Tomatilla Salsa

Last night I was cooking grilled cheese sandwiches for dinner. Why waste that space around the sandwich. The bag from the CSA Farm included some tomatillas. There were 6-8 of them in various shades of green. They were still wearing their papery wrappers. I rolled them around the edges of the skillet. They cooked in spots. All the cheese sandwiches were finished so there was a nice hot skillet available.

I removed their wrappers and tossed them back in the skillet. Meanwhile, I pulled out a banana pepper, took a tentative bite and declared it mild enough for the sauce. It was chopped and added to the skillet. Please note that I'm not following a recipe for this salsa. I did read a recipe the other day but didn't commit it to memory. Normal salsa uses tomato, onion, pepper, cilantro and a few other things. Next, I grab a small quarter sized onion from the bag, peel and chop it. Into the skillet it goes.

This is salsa so it needs a little heat. With kitchen shears in hand, I head out front. It's almost dark and the porch light doesn't do much for seeing into the leafy depths of the jalapeno plant. I pick by feel, judging the size of the peppers with my fingers, moving from pepper to pepper and deciding on four. With their stems held between my fingers, I maneuver the kitchen shears to clip them free. No fingers were lost during these maneuvers.

Inside, I decide not to detour to the garage for gloves. I'll live dangerously and seed the jalapenos barehanded. That went off without a hitch. The girls decided that they wanted bananas with their sandwiches. The bananas must be sliced. Not a problem, I grab the knife and starts slicing. Later, I hear that the bananas are spicey. Ana wants her sandwich reheated so I toss it into the microwave....the bananas are still on the plate. She later proclaims that her bananas taste like cherries...OK.

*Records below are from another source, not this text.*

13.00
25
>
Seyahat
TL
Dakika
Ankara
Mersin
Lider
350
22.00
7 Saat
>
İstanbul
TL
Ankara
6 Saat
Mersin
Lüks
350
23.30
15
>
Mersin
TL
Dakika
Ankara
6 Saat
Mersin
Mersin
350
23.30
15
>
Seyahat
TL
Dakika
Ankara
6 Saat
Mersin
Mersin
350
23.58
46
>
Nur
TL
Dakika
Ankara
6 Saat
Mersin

So now the skillet contains tomatillos, jalapenos, onion, banana pepper. At some point, I picked out the whole tomatillos and chopped them. Once they started cooking, they began to turn that salsa verde color. Things began to dry out a little in the skillet. I grabbed a lime and squeezed half of it into the skillet. Salt and pepper were added. I turned off the heat and let it sit while I enjoyed my slightly cold cheese and Canadian bacon sandwich.

The salsa is still in the fridge. The right food will be cooked eventually for it to accompany.

I'm beginning to understand the cooking style of my older relatives. There were rarely cookbooks out unless they were baking. It's finally occured to me. Cooking really isn't about recipes. It's about technique. Once you know how to cook things, you don't really need recipes because you can make those up as you go along.

Something Like a Frittata

Morning. Breakfast. Five dozen eggs on my counter. I like to buy eggs in bulk. $4.95-6.99 for 5 dozen at the restaurant supply warehouse. Sure beats $3 a dozen at the grocery store. I like having my eggs for breakfast. It's hard getting the eggs in the fridge because there's a bag of mixed veggies: baby eggplant, banana peppers, tomatillas, etc. I've got some new red potatoes on the counter. Hmmm maybe a frittata of sorts.

First, I slice the potato thin and put it in a nonstick skillet sprayed with some cooking spray. Next a banana pepper cut in half lengthwise and cut into little half circles. A small quarter sized onion gets chopped and added. I let those cook for a while and beat up a couple of eggs. In hindsight, two eggs really wasn't enough egg for this mixture. Three or four would have been better. The beaten eggs were added to the mixture. I kept shaking the pan to make sure it didn't stick. It didn't. Success so far.

Now I need to flip this over and get the other side to cook. Now if I'd used a skillet that had an oven safe handle, I wouldn't have had the next little adventure. I'd have just popped the whole thing under the broiler for a few minutes and it would have been done. But having the skillet with the plastic handle meant other methods of flipping. So I slid the whole thing off onto a plate. That worked well. Next, I put my skillet over the plate...here's where things started to go not so well. I'm trying to hold the plate and skillet together. A larger plate would have helped. They were too close in size. The skillet burned my finger, half of the frittata slipped out from between the plate and skillet and fell on the downdraft exhaust. Only a slight mess, it was mostly cooked.

So there's my quick take on a frittata.